#### [Document passage]
--- START ---

I'll post a solution to the second part (the inequality) for now: Observe that 2[ACB1] = R * b * (1 - cosB), where R is the circumradius. Hence it suffices to show that p >= a * cosA + b * cosB + c * cosC, where p is the semi-perimeter. Now it's not difficult to convert this into proving: 2p / R >= sin2A + sin2B + sin2C = 4sinA * sinB * sinC. Use sine law to reduce it to: 2p * R² >= abc, then the result follows immediately from 4R = abc / S, S = rp, and R >= 2r, where S and r are the area and inradius of ABC, respectively.

Note that $ABC$ is the orthic triangle of $A_{0}B_{0}C_{0}$, so it lies on the nine-point circle, and since $A_{1}B_{1}C_{1}$ is a homothety of $A_{0}B_{0}C_{0}$ about the incenter $I$, we further have that the ratio must be one half (as the nine-point circle has half the radius of the circumcircle). It is then clear that $[IA_{1}BC_{1}] = \frac{1}{2}\cdot [A_{0}IC_{0}]$. Adding these analogous equations yields the first equality. For the second part, it suffices to show that $2[ABC] \le [BA_{1}CB_{1}AC_{1}]$. Indeed, if we let $P, Q, R$ be points on the circumcircle with $AP \perp BC$, etc., then $[BA_{1}CB_{1}AC_{1}] \ge [ARBPCQ] = 2 [ABC]$. If for example angle A is obtuse, then we already have $[ABA_{1}C] \ge 2[ABC]$.

This is actually length bashable. Use the $\frac{1}{2} ab\sin C$ formula to find the areas of triangles ABC1 and the linik, and then just bash bash bash untnil you get something like $\sum_{cyc} 2abc^2-a^2c^2-b^2c^2+c^4 \ge (a+b+c)(a+b-c)(a+c-b)(b+c-a)$, which is easily provable by Schur's then AM-GM. (hahaha Muirhead fails...)

--- END ---

#### [What is being asked]
Repeat, word for word, the stretch of the geometry thread from "This is actually" up to and including "(hahaha Muirhead fails...)". Rely on the geometry thread above and nothing else.

#### [Collected material]

--- START ---

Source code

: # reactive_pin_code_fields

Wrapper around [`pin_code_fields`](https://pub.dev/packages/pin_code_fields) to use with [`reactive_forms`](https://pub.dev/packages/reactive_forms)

--- END ---

#### [Task output]
This is actually length bashable. Use the $\frac{1}{2} ab\sin C$ formula to find the areas of triangles ABC1 and the linik, and then just bash bash bash untnil you get something like $\sum_{cyc} 2abc^2-a^2c^2-b^2c^2+c^4 \ge (a+b+c)(a+b-c)(a+c-b)(b+c-a)$, which is easily provable by Schur's then AM-GM. (hahaha Muirhead fails...)